● Task description: Filter the data below, keeping only lines that contain "страха".

-------------------------

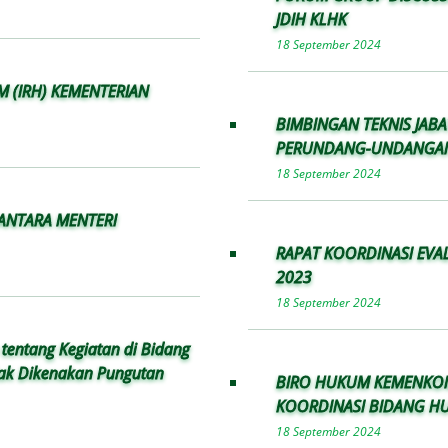
JDIH KLHK
18 September 2024
M (IRH) KEMENTERIAN
BIMBINGAN TEKNIS JAB
PERUNDANG-UNDANGAN
18 September 2024
NTARA MENTERI
RAPAT KOORDINASI EVA
2023
18 September 2024
 tentang Kegiatan di Bidang
ak Dikenakan Pungutan
BIRO HUKUM KEMENKO
KOORDINASI BIDANG H
18 September 2024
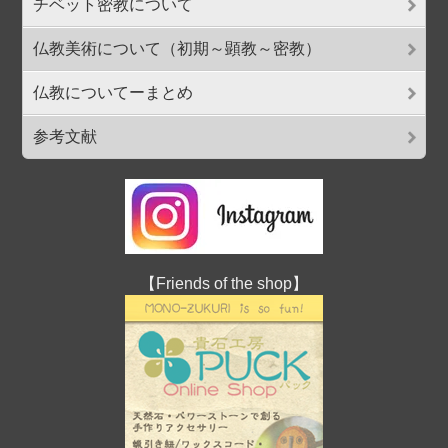
チベット密教について
仏教美術について（初期～顕教～密教）
仏教についてーまとめ
参考文献
【Friends of the shop】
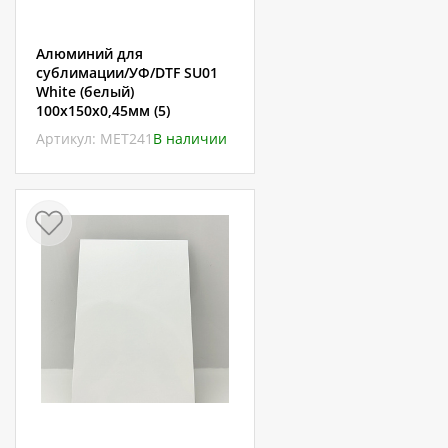
Алюминий для
сублимации/УФ/DTF SU01
White (белый)
100х150х0,45мм (5)
Артикул: МЕТ241
В наличии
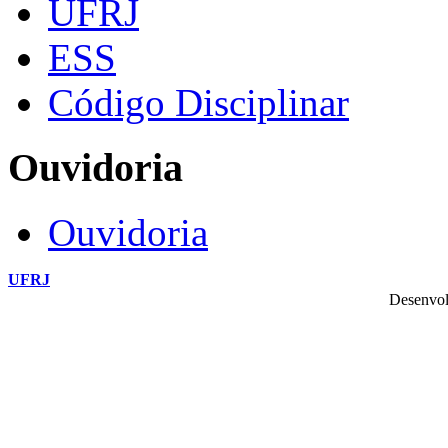
UFRJ
ESS
Código Disciplinar
Ouvidoria
Ouvidoria
UFRJ
Desenvol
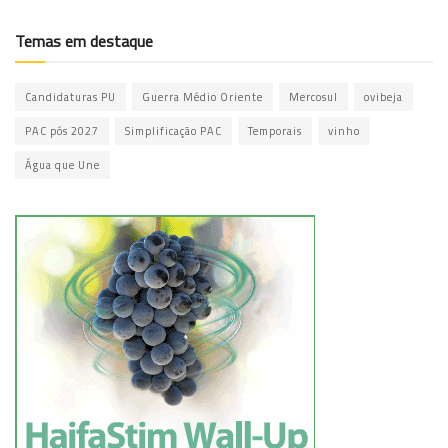
Temas em destaque
Candidaturas PU
Guerra Médio Oriente
Mercosul
ovibeja
PAC pós 2027
Simplificação PAC
Temporais
vinho
Água que Une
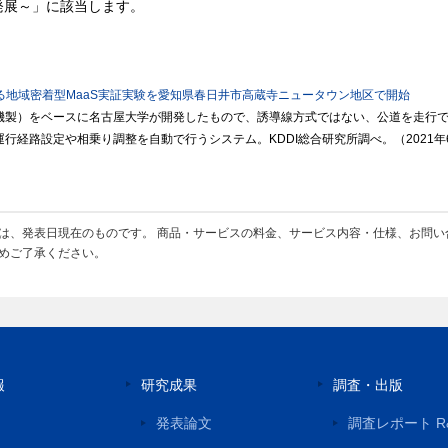
発展～」に該当します。
ス
る地域密着型MaaS実証実験を愛知県春日井市高蔵寺ニュータウン地区で開始
機製）をベースに名古屋大学が開発したもので、誘導線方式ではない、公道を走行
行経路設定や相乗り調整を自動で行うシステム。KDDI総合研究所調べ。（2021年
は、発表日現在のものです。 商品・サービスの料金、サービス内容・仕様、お問い
めご了承ください。
報
研究成果
調査・出版
発表論文
調査レポート R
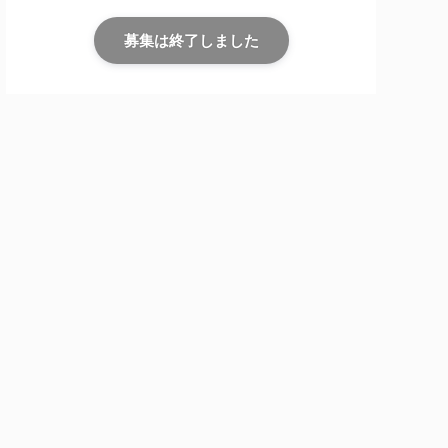
募集は終了しました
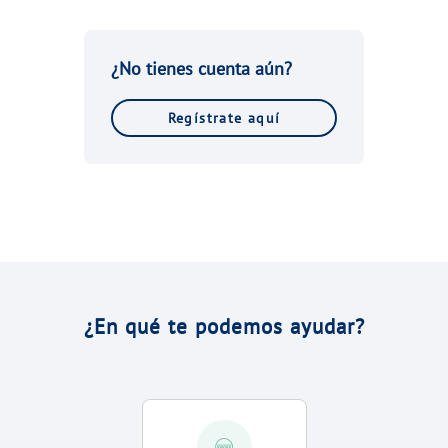
¿No tienes cuenta aún?
Regístrate aquí
¿En qué te podemos ayudar?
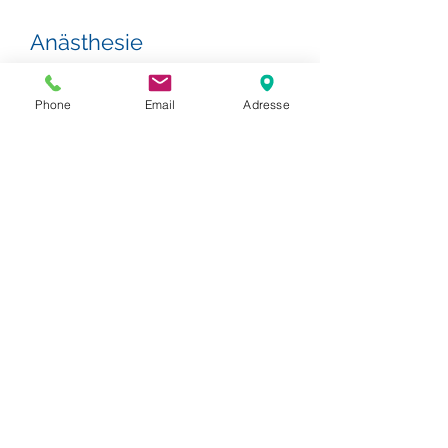
Anästhesie
Wir arbeiten im Bereich Anästhesie mit
der Gemeinschaftspraxis für Anästhesie
Phone
Email
Adresse
aus Nürnberg zusammen.
> Zur Praxsisseite
Impressum
Datenschutz
AGB
© 2021 Design by
www,foodreporter.de
Schlesienstraße 85, 96117 Lichteneiche
Tel.:
+49 (0) 800 - 9000 757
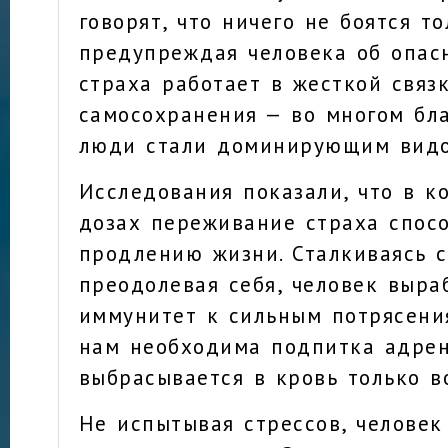
говорят, что ничего не боятся то
предупреждая человека об опасн
страха работает в жесткой связ
самосохранения — во многом бл
люди стали доминирующим видо
Исследования показали, что в 
дозах переживание страха спос
продлению жизни. Сталкиваясь с
преодолевая себя, человек выра
иммунитет к сильным потрясени
нам необходима подпитка адрен
выбрасывается в кровь только в
Не испытывая стрессов, человек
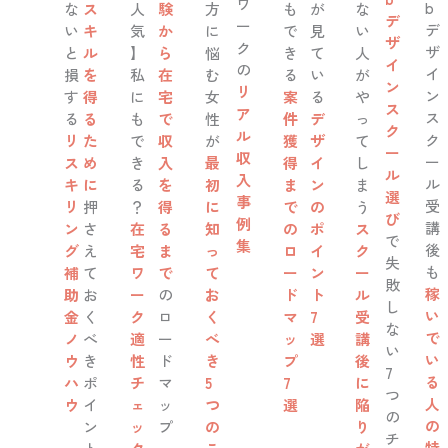
ワ
b
な
ス
人
験
方
も
が
な
デ
ー
デ
い
キ
気
か
に
で
見
い
ザ
ク
ザ
と
ル
】
ら
悩
き
て
人
イ
の
イ
損
を
私
在
む
る
い
が
ン
リ
ン
す
得
に
宅
女
案
る
や
ス
ア
ス
る
る
も
で
性
件
デ
っ
ク
ル
ク
リ
た
で
収
が
獲
ザ
て
ー
収
ー
ス
め
き
入
最
得
イ
し
ル
入
ル
キ
に
る
を
初
ま
ン
ま
選
事
受
リ
押
？
得
に
で
の
う
び
例
講
ン
さ
在
る
知
の
ポ
ス
で
集
後
グ
え
宅
ま
っ
ロ
イ
ク
失
も
補
て
ワ
で
て
ー
ン
ー
敗
稼
助
お
ー
の
お
ド
ト
ル
し
い
金
く
ク
ロ
く
マ
7
受
な
で
ノ
べ
適
ー
べ
ッ
選
講
い
い
ウ
き
性
ド
き
プ
後
7
る
ハ
ポ
チ
マ
5
7
に
つ
人
ウ
イ
ェ
ッ
つ
選
陥
の
の
ン
ッ
プ
の
り
チ
特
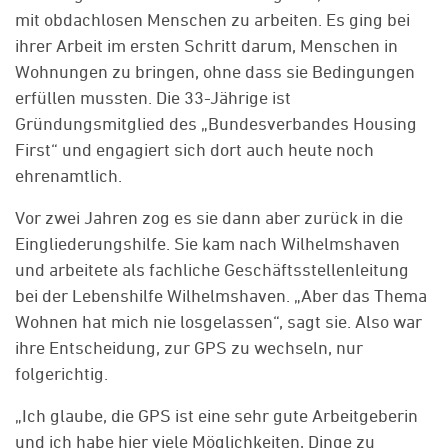
mit obdachlosen Menschen zu arbeiten. Es ging bei
ihrer Arbeit im ersten Schritt darum, Menschen in
Wohnungen zu bringen, ohne dass sie Bedingungen
erfüllen mussten. Die 33-Jährige ist
Gründungsmitglied des „Bundesverbandes Housing
First“ und engagiert sich dort auch heute noch
ehrenamtlich.
Vor zwei Jahren zog es sie dann aber zurück in die
Eingliederungshilfe. Sie kam nach Wilhelmshaven
und arbeitete als fachliche Geschäftsstellenleitung
bei der Lebenshilfe Wilhelmshaven. „Aber das Thema
Wohnen hat mich nie losgelassen“, sagt sie. Also war
ihre Entscheidung, zur GPS zu wechseln, nur
folgerichtig.
„Ich glaube, die GPS ist eine sehr gute Arbeitgeberin
und ich habe hier viele Möglichkeiten, Dinge zu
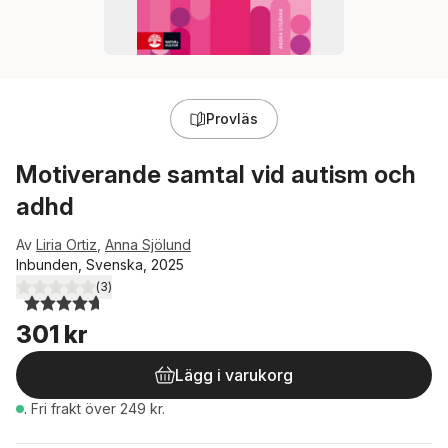
Provläs
Motiverande samtal vid autism och
adhd
Av
Liria Ortiz
,
Anna Sjölund
Inbunden, Svenska, 2025
(
3
)
4,7
utav 5 stjärnor. Totalt antal röster:
301 kr
Lägg i varukorg
.
Fri frakt över 249 kr.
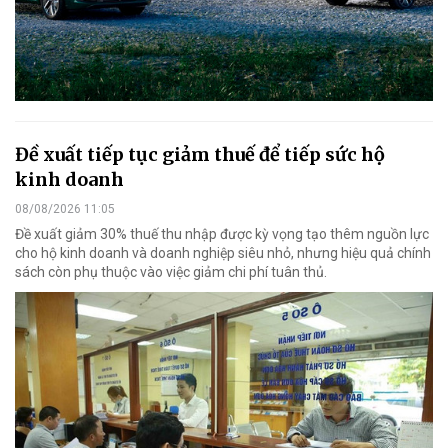
Đề xuất tiếp tục giảm thuế để tiếp sức hộ
kinh doanh
08/08/2026 11:05
Đề xuất giảm 30% thuế thu nhập được kỳ vọng tạo thêm nguồn lực
cho hộ kinh doanh và doanh nghiệp siêu nhỏ, nhưng hiệu quả chính
sách còn phụ thuộc vào việc giảm chi phí tuân thủ.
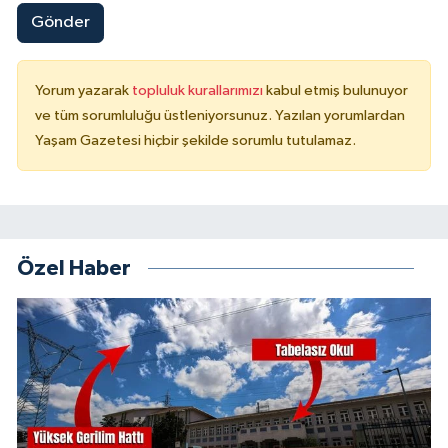
Gönder
Yorum yazarak
topluluk kurallarımızı
kabul etmiş bulunuyor
ve tüm sorumluluğu üstleniyorsunuz. Yazılan yorumlardan
Yaşam Gazetesi hiçbir şekilde sorumlu tutulamaz.
Özel Haber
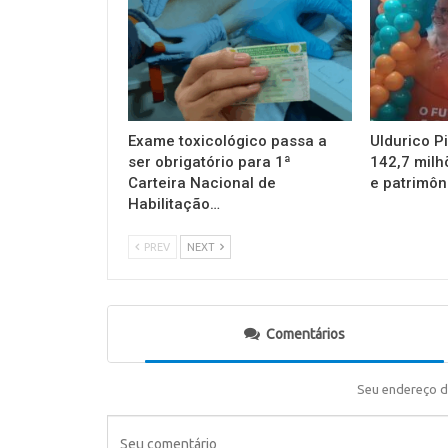
Exame toxicológico passa a
Uldurico P
ser obrigatório para 1ª
142,7 milh
Carteira Nacional de
e patrimôn
Habilitação…
PREV
NEXT
Comentários
Seu endereço d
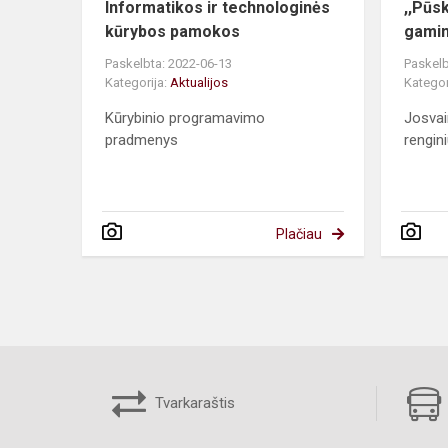
Informatikos ir technologinės
,,Pūs
kūrybos pamokos
gamin
Paskelbta: 2022-06-13
Paskelb
Kategorija:
Aktualijos
Kategor
Kūrybinio programavimo
Josvai
pradmenys
rengin
Plačiau
Tvarkaraštis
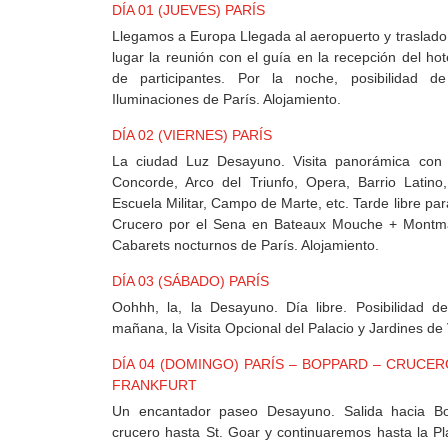
MEXICO
DÍA 01 (JUEVES) PARÍS
Llegamos a Europa Llegada al aeropuerto y traslado a
lugar la reunión con el guía en la recepción del h
+
de participantes. Por la noche, posibilidad de 
DESTINOS
Iluminaciones de París. Alojamiento.
DÍA 02 (VIERNES) PARÍS
La ciudad Luz Desayuno. Visita panorámica con
CONTACTO
Concorde, Arco del Triunfo, Opera, Barrio Latino
Escuela Militar, Campo de Marte, etc. Tarde libre pa
Crucero por el Sena en Bateaux Mouche + Montmart
Cabarets nocturnos de París. Alojamiento.
REGISTRO
AGENCIAS
DÍA 03 (SÁBADO) PARÍS
Oohhh, la, la Desayuno. Día libre. Posibilidad d
mañana, la Visita Opcional del Palacio y Jardines de 
SISTEMA
DÍA 04 (DOMINGO) PARÍS – BOPPARD – CRUCERO
DE
FRANKFURT
AGENCIAS
Un encantador paseo Desayuno. Salida hacia 
crucero hasta St. Goar y continuaremos hasta la 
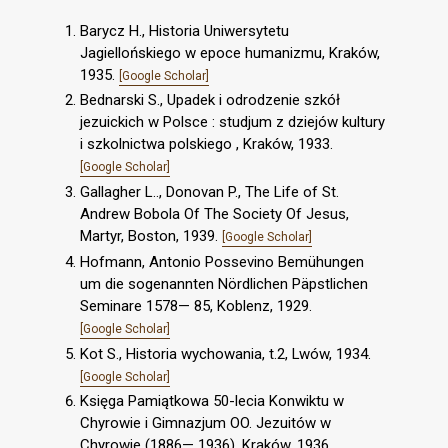
Barycz H., Historia Uniwersytetu
Jagiellońskiego w epoce humanizmu, Kraków,
1935.
[Google Scholar]
Bednarski S., Upadek i odrodzenie szkół
jezuickich w Polsce : studjum z dziejów kultury
i szkolnictwa polskiego , Kraków, 1933.
[Google Scholar]
Gallagher L.., Donovan P., The Life of St.
Andrew Bobola Of The Society Of Jesus,
Martyr, Boston, 1939.
[Google Scholar]
Hofmann, Antonio Possevino Bemühungen
um die sogenannten Nördlichen Päpstlichen
Seminare 1578— 85, Koblenz, 1929.
[Google Scholar]
Kot S., Historia wychowania, t.2, Lwów, 1934.
[Google Scholar]
Księga Pamiątkowa 50-lecia Konwiktu w
Chyrowie i Gimnazjum OO. Jezuitów w
Chyrowie (1886— 1936), Kraków, 1936.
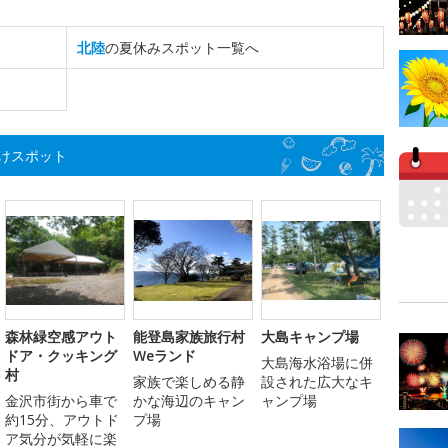
北陸
の夏休みスポット一覧へ
けスポット
森林緑空感アウト
能登島家族旅行村
大島キャンプ場
ドア・クッキング
Weランド
大島海水浴場に併
村
家族で楽しめる静
設された広大なキ
金沢市街から車で
かな海辺のキャン
ャンプ場
約15分、アウトド
プ場
ア気分が気軽に楽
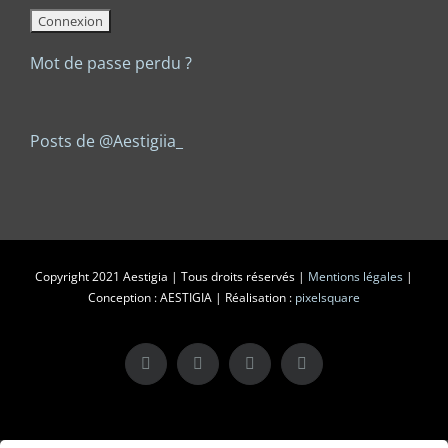
Mot de passe perdu ?
Posts de @Aestigiia_
Copyright 2021 Aestigia | Tous droits réservés |
Mentions légales
|
Conception : AESTIGIA | Réalisation :
pixelsquare
X
LinkedIn
Instagram
Facebook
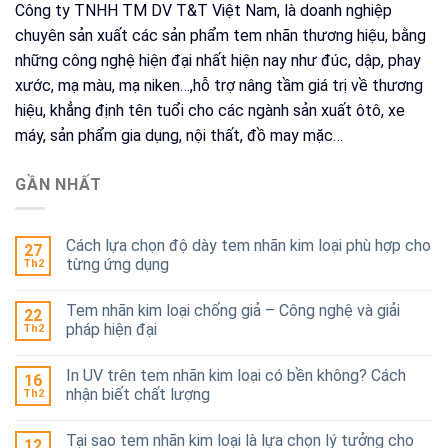
Blog
(72)
Khác
(7)
Tem đồng
(2)
Tem hợp kim
(1)
Tem inox
(1)
Tem ngành nghề
(1)
Tem nhôm
(5)
Tem nhựa
(3)
LƯU TRỮ
Tháng 2 2026
(6)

-------------------------

● Task result:
страха работает в жесткой связ
дозах переживание страха спос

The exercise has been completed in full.